A couple of years back, there was a troll who insisted I was denying his ‘free speech’ because I blocked him. He was, and probably still is, incapable of understanding that being blocked here does not affect his free speech at all. He can speak all he wants, but I’m not giving him a platform. Similarly on Twitter, blocking/muting someone does not stop them speaking. It just means you’re not listening any more.
Actually, blocking on Twitter works the other way. The person you block can’t see your tweets any more. You have basically muted yourself on their timeline. It’s your own voice that is silenced by blocking. I wonder if all those Righteous Ones who mass-block pre-emptively will ever work that out?
Recently we have seen three people banned from the UK for holding right wing views. They have no history of violence, they just say things some people find uncomfortable. So our government have removed them from the country because our government are idiots. These people are not silenced – far from it. I had not even heard of them and their views before they were banned. I bet there are many people who could say the same but now the internet is abuzz with the news of this Orwellian idiocy perpetrated by, of all things, an allegedly Tory government.
Then we have all this stuff about Jezza Corbyn and his antisemitic Facebook groups. Should he be silenced for saying the things he said? No. If you have free speech it has to work both ways. If I now say ‘I believe in free speech but that kind of talk is hate speech and must be silenced’ then I would be as bad as the screaming harpies of the ‘progressive’ lunatic fringe.
I don’t say Jezza, or anyone else should be silenced. However, if there is any downside to free speech, it is this: what you say can have consequences.
If you go around saying the UK is rubbish, the IRA are the good guys, Muslim terrorists should be celebrated, all white people must die, etc, then you are basically making clear that you are totally unfit to be put in charge of anything.
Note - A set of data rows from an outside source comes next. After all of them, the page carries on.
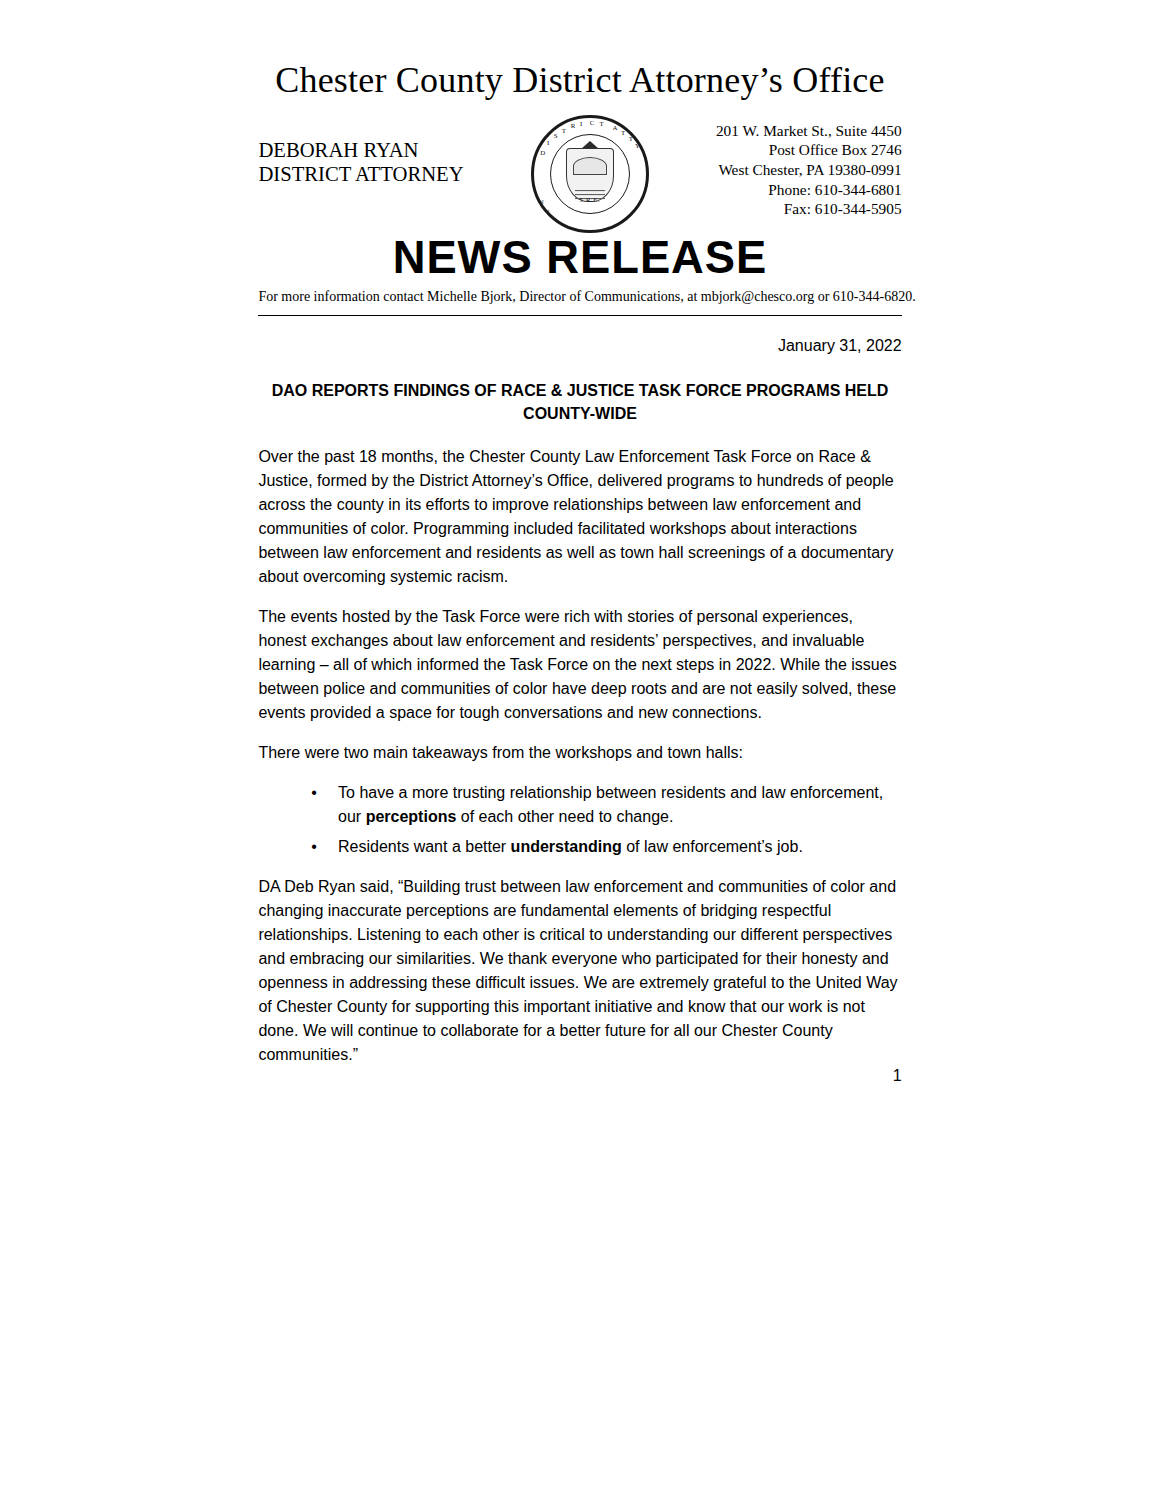Chester County District Attorney’s Office
DEBORAH RYAN
DISTRICT ATTORNEY
D I S T R I C T A T T Y C H E S T E R P E N N
S.R.E.
201 W. Market St., Suite 4450
Post Office Box 2746
West Chester, PA 19380-0991
Phone: 610-344-6801
Fax: 610-344-5905
NEWS RELEASE
For more information contact Michelle Bjork, Director of Communications, at mbjork@chesco.org or 610-344-6820.
January 31, 2022
DAO REPORTS FINDINGS OF RACE & JUSTICE TASK FORCE PROGRAMS HELD COUNTY-WIDE
Over the past 18 months, the Chester County Law Enforcement Task Force on Race & Justice, formed by the District Attorney’s Office, delivered programs to hundreds of people across the county in its efforts to improve relationships between law enforcement and communities of color. Programming included facilitated workshops about interactions between law enforcement and residents as well as town hall screenings of a documentary about overcoming systemic racism.
The events hosted by the Task Force were rich with stories of personal experiences, honest exchanges about law enforcement and residents’ perspectives, and invaluable learning – all of which informed the Task Force on the next steps in 2022. While the issues between police and communities of color have deep roots and are not easily solved, these events provided a space for tough conversations and new connections.
There were two main takeaways from the workshops and town halls:
To have a more trusting relationship between residents and law enforcement, our perceptions of each other need to change.
Residents want a better understanding of law enforcement’s job.
DA Deb Ryan said, “Building trust between law enforcement and communities of color and changing inaccurate perceptions are fundamental elements of bridging respectful relationships. Listening to each other is critical to understanding our different perspectives and embracing our similarities. We thank everyone who participated for their honesty and openness in addressing these difficult issues. We are extremely grateful to the United Way of Chester County for supporting this important initiative and know that our work is not done. We will continue to collaborate for a better future for all our Chester County communities.”
1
This doesn’t seem to work though, does it? MPs who state that ‘white people are a problem’ are not even called out on it by their parties. MPs who support anti-Jew groups are excused. There really don’t seem to be any consequences of ‘free speech’.
That’s because we don’t have free speech in the UK. We have approved speech. And approved speakers, who can say things with impunity that the rest of us would be arrested for saying.
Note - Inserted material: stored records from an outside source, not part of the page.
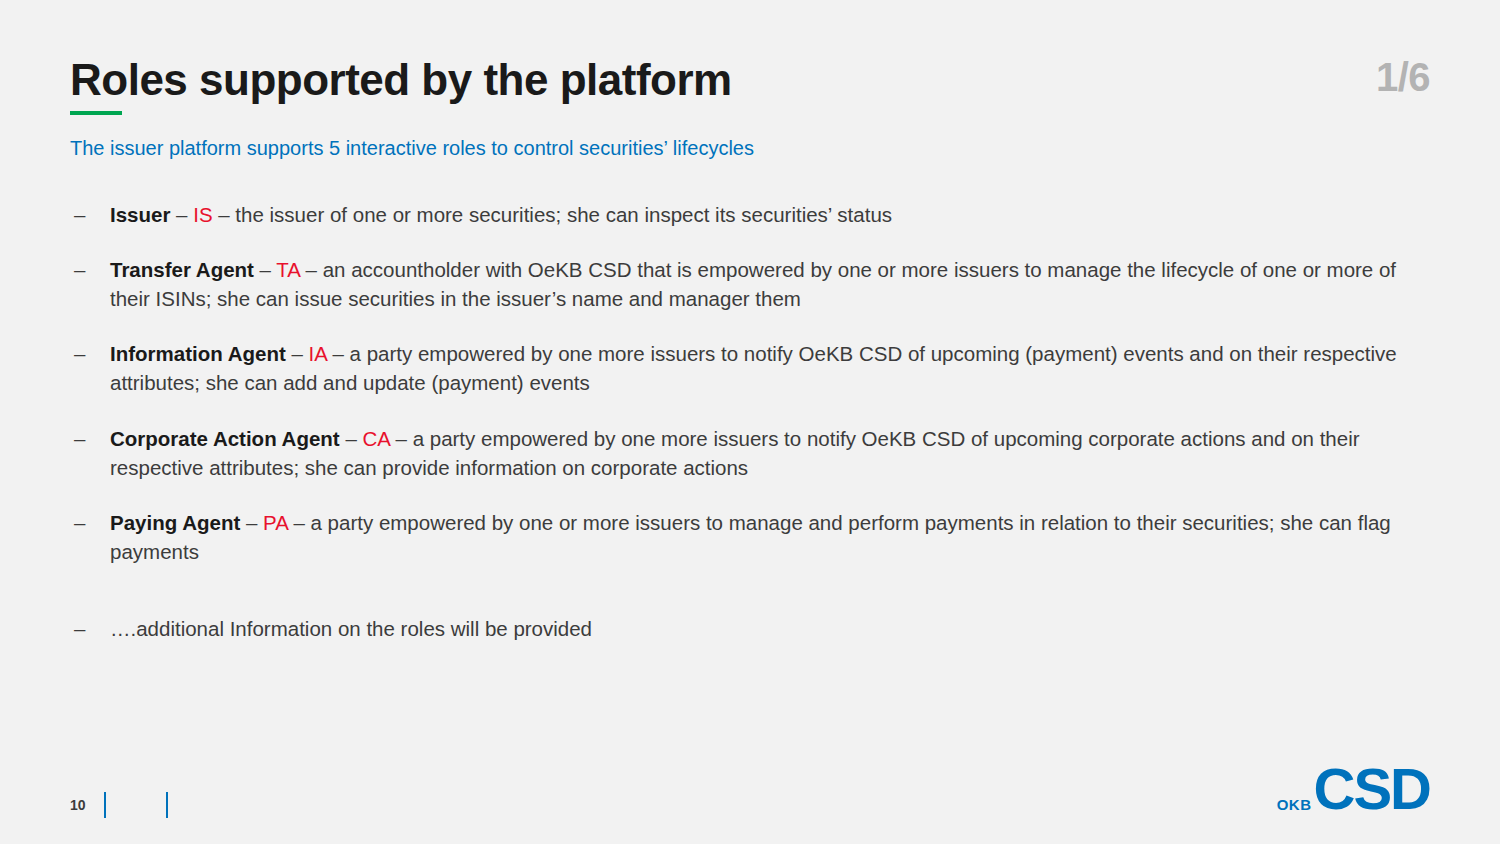Roles supported by the platform
1/6
The issuer platform supports 5 interactive roles to control securities’ lifecycles
Issuer – IS – the issuer of one or more securities; she can inspect its securities’ status
Transfer Agent – TA – an accountholder with OeKB CSD that is empowered by one or more issuers to manage the lifecycle of one or more of their ISINs; she can issue securities in the issuer’s name and manager them
Information Agent – IA – a party empowered by one more issuers to notify OeKB CSD of upcoming (payment) events and on their respective attributes; she can add and update (payment) events
Corporate Action Agent – CA – a party empowered by one more issuers to notify OeKB CSD of upcoming corporate actions and on their respective attributes; she can provide information on corporate actions
Paying Agent – PA – a party empowered by one or more issuers to manage and perform payments in relation to their securities; she can flag payments
….additional Information on the roles will be provided
10
OKB CSD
Incidentally, what we have here is another of those ‘charities’ that depend on a constant client base. It is not in their interests to declare any child isn’t transgender. You take your son to them and you will bring home a daughter, and vice versa. These ‘charities’ are very dangerous groups of people and the scope of their activities now goes way beyond the ostracism of smokers and the nagging of fat people.
Note from the article that the police take their policy advice from a charity with a vested interest in keeping themselves in a job. It is no surprise that they use the police to silence dissent and criminalise wrongthink. And why not? Everyone else does.
There are those who have long referred to the UK police as ‘gestapo’ or ‘thought police’. I used to laugh that off as exaggeration. I’m not laughing now. The police do not work for the public now. That is undeniable. They are enforcers for vested interests.
If you are a champion of free speech in the UK you are not fighting to keep it. We used to have it, we don’t have it now. You are fighting to regain it.
It won’t be easy, and you can fully expect to be arrested for it. Wrongthink is a very high priority in the police now. A far higher priority than burglary, shoplifting or the mass rape of children.
You can stick to approved speech and blend in with the herd or you can stand up and say ‘I’m not going to take this any more’. If you stand up, be prepared to be knocked down and then stand up again. Otherwise, resign yourself to the cattle life.
There are many who see this but who stay silent, afraid to break ranks. Their resentment is building and this constant needling over petty things is going to make that resentment explode at some point. It can take a very long time to push the British, especially the English, to go beyond a mere disapproving look here and there. But when they do, they’ve built up such an internal rage that there will be no slow transition. No warning signs. They’ll simply explode.
It can be avoided. All it takes is for the authorities to stop acting like total dicks.
The trouble is, I don’t think they can.